_Document text_
■ ■ ■ ■ ■

Earlier this spring, The Advisory Board Company, a Washington, D.C.-based research, technology, and consulting firm, held a conference focused on the challenges involved in the transition to the ICD-10 coding system. Among the speakers at and organizers of the conference was Edward Hock, senior director, revenue cycle solutions, for The Advisory Board Company. Hock is an expert in ICD-10 implementational issues. He oversees all of the firm’s work in the ICD-10 arena, from consulting work to collaboration with the company’s research team, to involvement with some of the technology development going on there.
Hock spoke recently with HCI Editor-in-Chief Mark Hagland to share his perspectives on patient care organizations’ progress towards the ICD-10 transition, and his advice on what CIOs and other healthcare IT leaders need to do right now to be successful in that area. Below are excerpts from that interview.
Where do you see the industry right now in terms of ICD-10 preparedness?
The industry itself still has quite a ways to go. And the announcement by HHS[the Department of health and Human Services] both reflected political pressure for a delay, and also acknowledgment that people were still quite far behind. At the same time, there was a small group of hospitals that were disappointed in the delay, because they were well ahead. But the vast majority of mid-sized and smaller hospitals were relieved, because they’re still struggling. And there’s this huge gulf: not only do they need to have their coders up and ready; but the question remains, have they taken the time to understand, analyze, and mitigate some of the changes? The delay now gives them time to test, because they wouldn’t otherwise have had the time to test.
Did the Advisory Board Company take a position on that issue?
No, we never take a policy position.
So where are the most advanced hospital organizations right now on all this?

■ ■ ■ ■ ■

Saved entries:

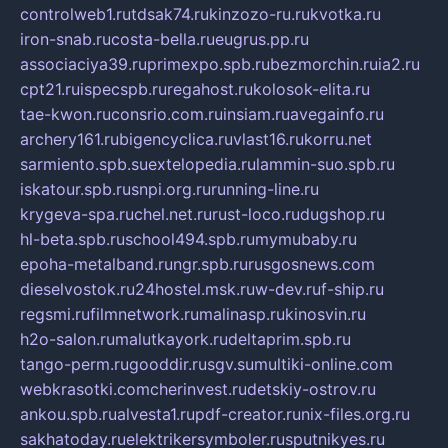
controlweb1.ru
tdsak74.ru
kinzozo-ru.ru
kvotka.ru
iron-snab.ru
costa-bella.ru
eugrus.pp.ru
associaciya39.ru
primexpo.spb.ru
bezmorchin.ru
ia2.ru
cpt21.ru
ispecspb.ru
regahost.ru
kolosok-elita.ru
tae-kwon.ru
consrio.com.ru
insiam.ru
avegainfo.ru
archery161.ru
bigencyclica.ru
vlast16.ru
korru.net
sarmiento.spb.su
extelopedia.ru
lammin-suo.spb.ru
iskatour.spb.ru
snpi.org.ru
running-line.ru
krygeva-spa.ru
chel.net.ru
rust-loco.ru
dugshop.ru
hl-beta.spb.ru
school494.spb.ru
mymubaby.ru
epoha-metalband.ru
ngr.spb.ru
rusgosnews.com
dieselvostok.ru
24hostel.msk.ru
w-dev.ru
f-ship.ru
regsmi.ru
filmnetwork.ru
malinasp.ru
kinosvin.ru
h2o-salon.ru
malutkayork.ru
deltaprim.spb.ru
tango-perm.ru
gooddir.ru
sgv.su
multiki-online.com
webkrasotki.com
cherinvest.ru
detskiy-ostrov.ru
ankou.spb.ru
alvesta1.ru
pdf-creator.ru
nix-files.org.ru
sakhatoday.ru
elektrikersymboler.ru
sputnikyes.ru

■ ■ ■ ■ ■

_What to work on_
Reproduce the ICD-10 interview text above word for word, in full.

_Completed exercise_
Earlier this spring, The Advisory Board Company, a Washington, D.C.-based research, technology, and consulting firm, held a conference focused on the challenges involved in the transition to the ICD-10 coding system. Among the speakers at and organizers of the conference was Edward Hock, senior director, revenue cycle solutions, for The Advisory Board Company. Hock is an expert in ICD-10 implementational issues. He oversees all of the firm’s work in the ICD-10 arena, from consulting work to collaboration with the company’s research team, to involvement with some of the technology development going on there.
Hock spoke recently with HCI Editor-in-Chief Mark Hagland to share his perspectives on patient care organizations’ progress towards the ICD-10 transition, and his advice on what CIOs and other healthcare IT leaders need to do right now to be successful in that area. Below are excerpts from that interview.
Where do you see the industry right now in terms of ICD-10 preparedness?
The industry itself still has quite a ways to go. And the announcement by HHS[the Department of health and Human Services] both reflected political pressure for a delay, and also acknowledgment that people were still quite far behind. At the same time, there was a small group of hospitals that were disappointed in the delay, because they were well ahead. But the vast majority of mid-sized and smaller hospitals were relieved, because they’re still struggling. And there’s this huge gulf: not only do they need to have their coders up and ready; but the question remains, have they taken the time to understand, analyze, and mitigate some of the changes? The delay now gives them time to test, because they wouldn’t otherwise have had the time to test.
Did the Advisory Board Company take a position on that issue?
No, we never take a policy position.
So where are the most advanced hospital organizations right now on all this?